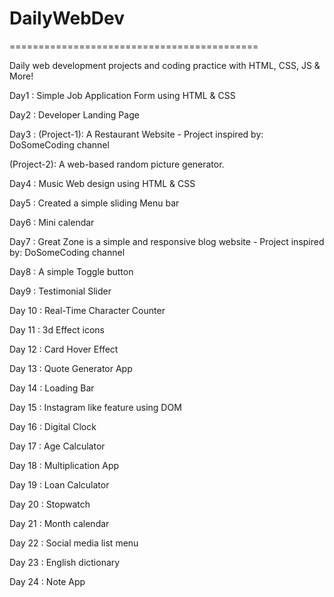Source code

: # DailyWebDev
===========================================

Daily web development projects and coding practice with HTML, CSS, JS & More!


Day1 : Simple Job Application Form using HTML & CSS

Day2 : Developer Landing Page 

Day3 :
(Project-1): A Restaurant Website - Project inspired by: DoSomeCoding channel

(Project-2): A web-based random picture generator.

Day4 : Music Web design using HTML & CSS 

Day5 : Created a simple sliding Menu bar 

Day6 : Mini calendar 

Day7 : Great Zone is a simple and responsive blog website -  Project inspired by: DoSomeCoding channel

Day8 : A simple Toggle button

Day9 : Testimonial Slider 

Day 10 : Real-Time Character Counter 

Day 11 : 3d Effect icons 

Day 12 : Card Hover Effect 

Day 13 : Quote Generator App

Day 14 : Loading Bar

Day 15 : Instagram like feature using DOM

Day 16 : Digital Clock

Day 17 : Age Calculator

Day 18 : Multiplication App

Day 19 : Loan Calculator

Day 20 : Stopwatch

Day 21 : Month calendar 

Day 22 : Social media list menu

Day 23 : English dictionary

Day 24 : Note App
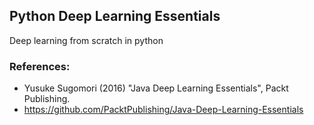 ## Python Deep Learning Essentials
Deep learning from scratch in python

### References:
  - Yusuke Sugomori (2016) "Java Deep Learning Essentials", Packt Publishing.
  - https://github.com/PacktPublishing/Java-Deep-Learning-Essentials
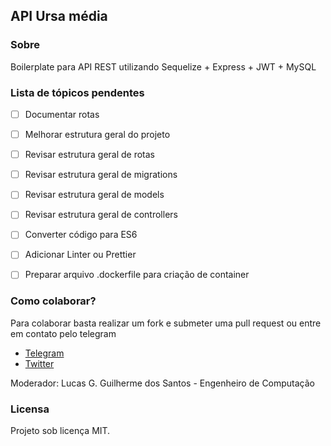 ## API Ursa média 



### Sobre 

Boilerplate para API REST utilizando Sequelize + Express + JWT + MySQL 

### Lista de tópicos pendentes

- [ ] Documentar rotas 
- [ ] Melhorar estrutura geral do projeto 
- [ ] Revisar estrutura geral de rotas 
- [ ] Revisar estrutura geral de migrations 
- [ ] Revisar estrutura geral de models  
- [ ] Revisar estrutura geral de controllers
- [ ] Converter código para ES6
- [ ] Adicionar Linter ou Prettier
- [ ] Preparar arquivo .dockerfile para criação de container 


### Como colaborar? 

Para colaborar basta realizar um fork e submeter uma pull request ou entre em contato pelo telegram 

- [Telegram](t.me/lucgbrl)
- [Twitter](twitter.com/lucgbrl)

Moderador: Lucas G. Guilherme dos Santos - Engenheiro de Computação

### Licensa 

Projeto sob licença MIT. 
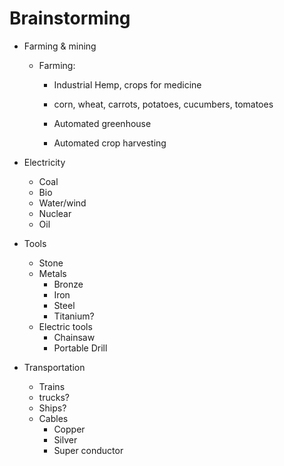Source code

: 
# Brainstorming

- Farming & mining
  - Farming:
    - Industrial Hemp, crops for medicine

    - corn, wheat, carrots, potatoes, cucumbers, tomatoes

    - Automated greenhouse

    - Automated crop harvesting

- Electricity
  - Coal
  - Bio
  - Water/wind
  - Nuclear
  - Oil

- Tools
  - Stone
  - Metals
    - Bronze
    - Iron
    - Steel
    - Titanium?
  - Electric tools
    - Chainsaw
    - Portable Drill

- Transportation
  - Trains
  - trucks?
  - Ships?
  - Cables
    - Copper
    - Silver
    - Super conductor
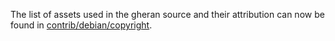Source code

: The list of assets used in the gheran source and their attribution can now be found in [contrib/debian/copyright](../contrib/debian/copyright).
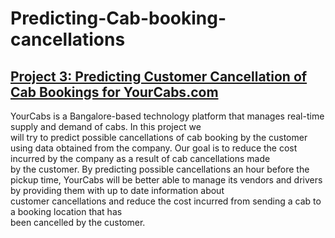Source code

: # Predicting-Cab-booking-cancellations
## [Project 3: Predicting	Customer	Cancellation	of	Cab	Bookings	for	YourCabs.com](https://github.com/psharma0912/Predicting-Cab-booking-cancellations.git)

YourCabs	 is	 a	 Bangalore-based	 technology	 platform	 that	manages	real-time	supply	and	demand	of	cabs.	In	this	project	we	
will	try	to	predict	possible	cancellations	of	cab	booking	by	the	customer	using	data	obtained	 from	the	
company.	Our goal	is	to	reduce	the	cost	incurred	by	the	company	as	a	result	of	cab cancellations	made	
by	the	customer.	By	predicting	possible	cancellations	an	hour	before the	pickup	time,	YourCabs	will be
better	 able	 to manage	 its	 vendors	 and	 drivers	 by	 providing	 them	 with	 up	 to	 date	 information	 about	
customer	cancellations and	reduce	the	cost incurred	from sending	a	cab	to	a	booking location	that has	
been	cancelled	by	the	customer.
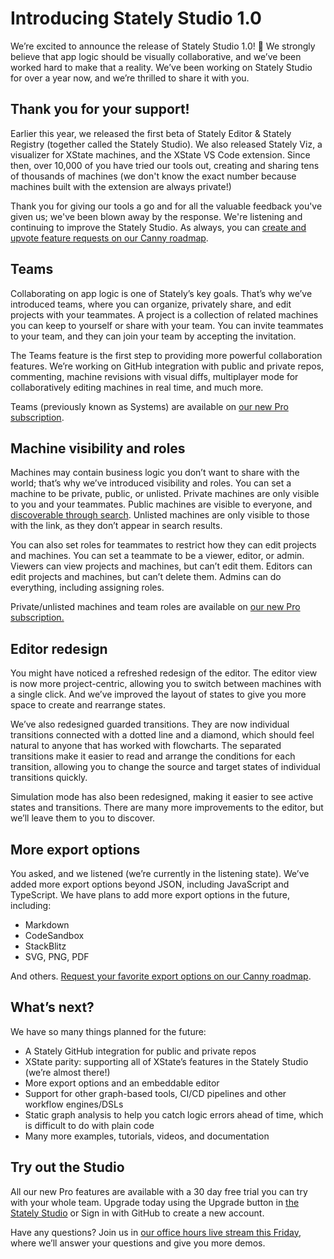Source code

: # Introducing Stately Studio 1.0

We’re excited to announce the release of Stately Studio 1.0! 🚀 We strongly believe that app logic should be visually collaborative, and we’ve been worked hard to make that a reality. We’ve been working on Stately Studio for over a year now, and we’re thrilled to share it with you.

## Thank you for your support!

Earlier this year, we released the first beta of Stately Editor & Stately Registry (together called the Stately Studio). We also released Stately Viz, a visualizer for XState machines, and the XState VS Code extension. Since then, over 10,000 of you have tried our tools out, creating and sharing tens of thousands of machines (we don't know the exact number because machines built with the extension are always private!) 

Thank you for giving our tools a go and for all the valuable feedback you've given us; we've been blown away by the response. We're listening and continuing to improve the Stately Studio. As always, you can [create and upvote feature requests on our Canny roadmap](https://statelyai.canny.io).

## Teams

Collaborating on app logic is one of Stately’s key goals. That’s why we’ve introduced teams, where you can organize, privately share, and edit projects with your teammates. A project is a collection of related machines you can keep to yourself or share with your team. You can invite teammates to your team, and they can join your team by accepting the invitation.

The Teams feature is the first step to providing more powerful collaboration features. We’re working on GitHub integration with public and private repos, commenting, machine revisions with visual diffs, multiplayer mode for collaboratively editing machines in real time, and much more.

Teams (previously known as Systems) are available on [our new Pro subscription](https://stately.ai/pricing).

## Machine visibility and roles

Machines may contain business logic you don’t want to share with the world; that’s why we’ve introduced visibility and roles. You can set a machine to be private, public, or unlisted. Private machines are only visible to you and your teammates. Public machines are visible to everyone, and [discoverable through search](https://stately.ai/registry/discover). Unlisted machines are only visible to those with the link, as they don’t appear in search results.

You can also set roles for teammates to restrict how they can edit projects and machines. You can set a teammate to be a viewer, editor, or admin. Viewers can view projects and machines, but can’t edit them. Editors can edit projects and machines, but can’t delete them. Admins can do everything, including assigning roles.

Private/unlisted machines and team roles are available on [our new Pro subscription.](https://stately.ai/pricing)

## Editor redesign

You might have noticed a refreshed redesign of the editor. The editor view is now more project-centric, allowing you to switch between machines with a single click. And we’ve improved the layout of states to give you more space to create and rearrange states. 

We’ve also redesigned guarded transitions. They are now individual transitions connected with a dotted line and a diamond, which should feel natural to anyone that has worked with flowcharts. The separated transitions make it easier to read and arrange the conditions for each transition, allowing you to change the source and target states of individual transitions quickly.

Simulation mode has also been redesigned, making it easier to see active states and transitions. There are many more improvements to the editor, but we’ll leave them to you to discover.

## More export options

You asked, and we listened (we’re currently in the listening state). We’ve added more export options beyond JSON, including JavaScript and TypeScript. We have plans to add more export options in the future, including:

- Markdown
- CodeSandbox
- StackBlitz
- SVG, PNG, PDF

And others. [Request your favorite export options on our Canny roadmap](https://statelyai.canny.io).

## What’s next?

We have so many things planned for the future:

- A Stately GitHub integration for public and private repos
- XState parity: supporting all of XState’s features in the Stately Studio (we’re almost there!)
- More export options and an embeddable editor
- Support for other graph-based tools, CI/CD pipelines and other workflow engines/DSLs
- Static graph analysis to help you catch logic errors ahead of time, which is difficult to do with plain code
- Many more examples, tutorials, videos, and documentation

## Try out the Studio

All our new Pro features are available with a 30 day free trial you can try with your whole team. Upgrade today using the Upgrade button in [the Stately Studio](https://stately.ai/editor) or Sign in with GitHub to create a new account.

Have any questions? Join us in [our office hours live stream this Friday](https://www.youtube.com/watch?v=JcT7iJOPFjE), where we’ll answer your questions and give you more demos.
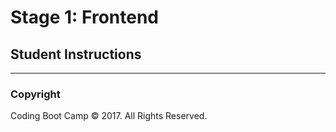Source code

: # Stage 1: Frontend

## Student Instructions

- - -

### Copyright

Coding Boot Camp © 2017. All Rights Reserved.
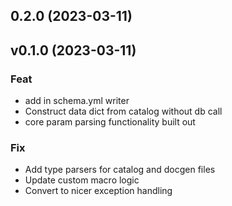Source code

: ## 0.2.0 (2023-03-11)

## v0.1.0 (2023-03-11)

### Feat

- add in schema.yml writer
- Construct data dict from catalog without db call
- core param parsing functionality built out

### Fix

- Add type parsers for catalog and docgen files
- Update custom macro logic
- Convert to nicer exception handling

· · · · · · ·

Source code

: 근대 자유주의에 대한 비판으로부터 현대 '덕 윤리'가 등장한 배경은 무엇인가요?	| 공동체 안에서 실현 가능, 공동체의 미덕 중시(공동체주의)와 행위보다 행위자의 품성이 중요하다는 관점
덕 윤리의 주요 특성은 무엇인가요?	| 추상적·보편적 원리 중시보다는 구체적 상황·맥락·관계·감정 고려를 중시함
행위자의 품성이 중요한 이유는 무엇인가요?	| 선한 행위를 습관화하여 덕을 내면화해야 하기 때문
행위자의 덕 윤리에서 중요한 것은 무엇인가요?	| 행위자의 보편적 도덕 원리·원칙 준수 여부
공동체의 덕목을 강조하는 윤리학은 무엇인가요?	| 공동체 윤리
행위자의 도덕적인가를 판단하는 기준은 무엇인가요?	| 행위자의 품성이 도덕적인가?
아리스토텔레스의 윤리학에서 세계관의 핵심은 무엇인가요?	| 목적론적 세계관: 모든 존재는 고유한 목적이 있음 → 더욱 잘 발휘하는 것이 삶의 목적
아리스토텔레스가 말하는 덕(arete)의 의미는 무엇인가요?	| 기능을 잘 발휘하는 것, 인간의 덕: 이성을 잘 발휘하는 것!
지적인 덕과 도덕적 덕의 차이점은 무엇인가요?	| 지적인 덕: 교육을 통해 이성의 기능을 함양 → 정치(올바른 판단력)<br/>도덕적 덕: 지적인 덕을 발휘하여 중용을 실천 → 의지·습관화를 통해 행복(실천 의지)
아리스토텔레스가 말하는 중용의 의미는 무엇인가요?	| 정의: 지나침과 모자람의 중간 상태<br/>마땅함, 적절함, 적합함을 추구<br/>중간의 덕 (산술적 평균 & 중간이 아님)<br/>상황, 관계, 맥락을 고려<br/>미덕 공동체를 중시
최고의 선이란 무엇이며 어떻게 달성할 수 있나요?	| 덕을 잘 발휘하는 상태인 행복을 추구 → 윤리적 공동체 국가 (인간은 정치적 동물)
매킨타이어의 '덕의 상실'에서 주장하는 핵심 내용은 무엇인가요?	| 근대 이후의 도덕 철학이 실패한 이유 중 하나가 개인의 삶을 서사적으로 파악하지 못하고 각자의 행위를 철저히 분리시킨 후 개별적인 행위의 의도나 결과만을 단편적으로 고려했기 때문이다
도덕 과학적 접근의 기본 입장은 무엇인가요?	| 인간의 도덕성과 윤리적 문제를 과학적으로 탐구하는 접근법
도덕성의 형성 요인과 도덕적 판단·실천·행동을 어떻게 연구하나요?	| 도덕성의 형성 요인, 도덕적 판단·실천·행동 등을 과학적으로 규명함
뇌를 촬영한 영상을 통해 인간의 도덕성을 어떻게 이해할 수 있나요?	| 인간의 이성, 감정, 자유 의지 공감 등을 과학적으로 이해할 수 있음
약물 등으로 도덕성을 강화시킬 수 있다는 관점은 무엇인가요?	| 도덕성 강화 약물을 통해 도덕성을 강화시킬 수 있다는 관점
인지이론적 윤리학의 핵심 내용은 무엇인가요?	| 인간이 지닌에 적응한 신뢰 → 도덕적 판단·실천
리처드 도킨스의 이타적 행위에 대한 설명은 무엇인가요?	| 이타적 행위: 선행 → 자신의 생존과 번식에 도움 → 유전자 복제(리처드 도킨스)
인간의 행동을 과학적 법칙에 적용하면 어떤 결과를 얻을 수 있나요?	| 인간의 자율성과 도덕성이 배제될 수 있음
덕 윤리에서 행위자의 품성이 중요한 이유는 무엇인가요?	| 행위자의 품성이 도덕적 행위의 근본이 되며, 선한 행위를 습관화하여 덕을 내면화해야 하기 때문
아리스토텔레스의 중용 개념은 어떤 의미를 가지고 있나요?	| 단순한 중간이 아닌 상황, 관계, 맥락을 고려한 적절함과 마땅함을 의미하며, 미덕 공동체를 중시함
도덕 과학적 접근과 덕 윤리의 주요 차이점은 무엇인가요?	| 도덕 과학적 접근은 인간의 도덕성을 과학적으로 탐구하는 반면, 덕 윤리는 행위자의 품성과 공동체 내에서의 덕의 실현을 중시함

· · · · · · ·

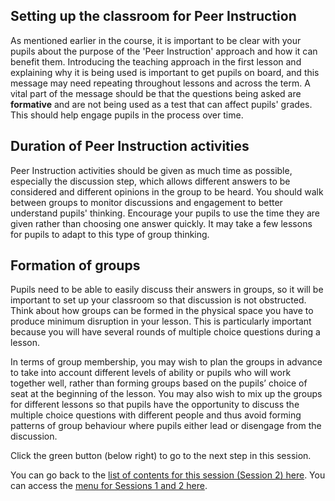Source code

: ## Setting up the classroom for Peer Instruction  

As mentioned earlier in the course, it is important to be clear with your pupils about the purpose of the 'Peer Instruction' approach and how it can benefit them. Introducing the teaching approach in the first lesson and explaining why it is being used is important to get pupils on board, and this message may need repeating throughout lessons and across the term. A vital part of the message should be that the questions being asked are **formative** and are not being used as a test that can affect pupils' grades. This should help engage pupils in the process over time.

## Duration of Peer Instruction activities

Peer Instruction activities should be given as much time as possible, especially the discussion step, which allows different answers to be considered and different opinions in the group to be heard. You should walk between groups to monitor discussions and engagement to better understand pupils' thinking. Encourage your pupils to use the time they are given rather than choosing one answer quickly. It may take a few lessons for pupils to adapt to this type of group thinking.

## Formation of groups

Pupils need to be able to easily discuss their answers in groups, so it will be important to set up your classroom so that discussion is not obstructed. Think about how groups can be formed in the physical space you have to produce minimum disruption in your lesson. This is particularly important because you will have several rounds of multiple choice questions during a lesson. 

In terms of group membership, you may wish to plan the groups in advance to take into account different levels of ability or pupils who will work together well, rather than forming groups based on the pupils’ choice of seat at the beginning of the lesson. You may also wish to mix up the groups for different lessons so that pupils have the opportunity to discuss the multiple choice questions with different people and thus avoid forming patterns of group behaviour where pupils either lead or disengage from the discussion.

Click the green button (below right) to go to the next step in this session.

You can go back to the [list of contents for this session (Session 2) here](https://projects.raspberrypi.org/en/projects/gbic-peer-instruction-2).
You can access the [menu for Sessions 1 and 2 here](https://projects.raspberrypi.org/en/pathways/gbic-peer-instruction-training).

· · · · · · ·

All lines above between those holding "- add in schema.yml writer" and "- Convert to nicer exception handling", inclusive, must be set down unchanged, and no other line may be included.

## ANSWER BELOW
- add in schema.yml writer
- Construct data dict from catalog without db call
- core param parsing functionality built out

### Fix

- Add type parsers for catalog and docgen files
- Update custom macro logic
- Convert to nicer exception handling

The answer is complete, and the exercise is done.